Oh, yeah, he bugs me about that stuff all the time.
Do you ever end up listening to older recordings?
Not very often, but in rehearsal, and sometimes during soundchecks, if we want a reference point arrangement-wise we often do that. My model for how to work this material is for everybody to be fluent with the most recent iteration of the tune that we did until 1995 [when Jerry Garcia died]. “Eyes of the World,” for instance. I think that people should go back and listen to earlier versions, but we like people to hear where it was when we left it when we were playing with Jerry. And [tell them that] as soon as they do that, to not do that again. As soon as they can do that, usually in the rehearsal or in soundcheck, then the song is free to go wherever it wants.
What do you remember about that spring ’77 tour and the Cornell show?
For me it was just another tour. I remember feeling like we were hot back when were doing it. But, for instance, that Cornell show that that people talk about, I can’t remember that specifically. It didn’t stand out for me on that tour. The whole tour was like that for me. I think that show became notable because there was a particularly good audience tape made of it. And that got around. I think it was the quality of the recording was good and the guy’s location was excellent. And whoever it was that made that recording made every attempt to get it out there so that people could hear it. [Laughs] And he was wildly successful at that. So it became a very famous show for us. But at the time it was just another show, and the whole tour was pretty much the same quality for me.

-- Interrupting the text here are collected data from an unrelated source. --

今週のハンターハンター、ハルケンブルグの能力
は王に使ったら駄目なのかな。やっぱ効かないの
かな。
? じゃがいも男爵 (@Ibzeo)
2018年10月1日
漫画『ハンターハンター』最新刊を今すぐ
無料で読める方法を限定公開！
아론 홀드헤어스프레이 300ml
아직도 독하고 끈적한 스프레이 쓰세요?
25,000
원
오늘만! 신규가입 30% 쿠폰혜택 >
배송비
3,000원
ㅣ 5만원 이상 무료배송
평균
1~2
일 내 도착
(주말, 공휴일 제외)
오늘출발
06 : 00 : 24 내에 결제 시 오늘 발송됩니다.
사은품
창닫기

Part of the lore is that the reason that ’77 tour was so tight is because you’d just recorded Terrapin Station with [Fleetwood Mac producer] Keith Olsen and he thought you were too loose and cracked the whip to make you practice.

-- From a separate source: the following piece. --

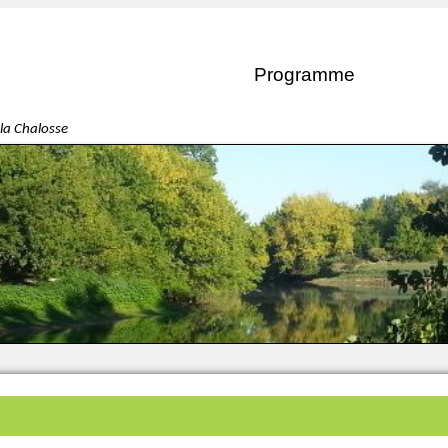
Programme
la Chalosse
e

I’m not sure that he cracked the whip so much as it being apparent when we were working with [him], just getting across to him what the songs were about, that we had to tighten them up. At the same time, we spent a lot of time – more than we normally did – in rehearsal, getting the songs ready. And so the upshot of all that is were playing a lot. As I recall, we didn’t even finish the record before we hit the road again.
How much of the Deadhead culture did you notice emerging around that tour?

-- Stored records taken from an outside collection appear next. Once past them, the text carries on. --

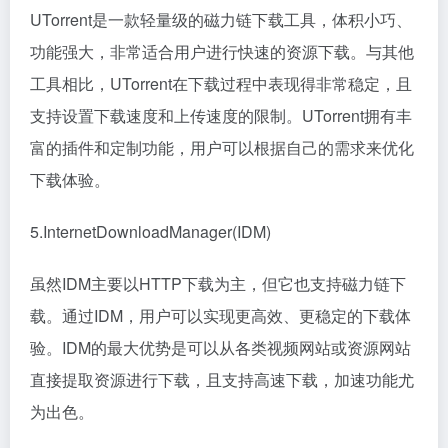
UTorrent是一款轻量级的磁力链下载工具，体积小巧、
功能强大，非常适合用户进行快速的资源下载。与其他
工具相比，UTorrent在下载过程中表现得非常稳定，且
支持设置下载速度和上传速度的限制。UTorrent拥有丰
富的插件和定制功能，用户可以根据自己的需求来优化
下载体验。
5.InternetDownloadManager(IDM)
虽然IDM主要以HTTP下载为主，但它也支持磁力链下
载。通过IDM，用户可以实现更高效、更稳定的下载体
验。IDM的最大优势是可以从各类视频网站或资源网站
直接提取资源进行下载，且支持高速下载，加速功能尤
为出色。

It began to dawn on us that people were regarding this as more than another band, that there was something else happening that was sort of overlooked. That was right around the time we had to deal with tapers, for instance. We’d just signed with Arista, the record company. Arista was freaking about the phenomenon of tapers showing up at our shows. They were insisting that we put an end to this. And we just didn’t want to do that. We didn’t feel comfortable doing that, so we didn’t. [Laughs] And through simple benign neglect we get credit for inventing viral marketing.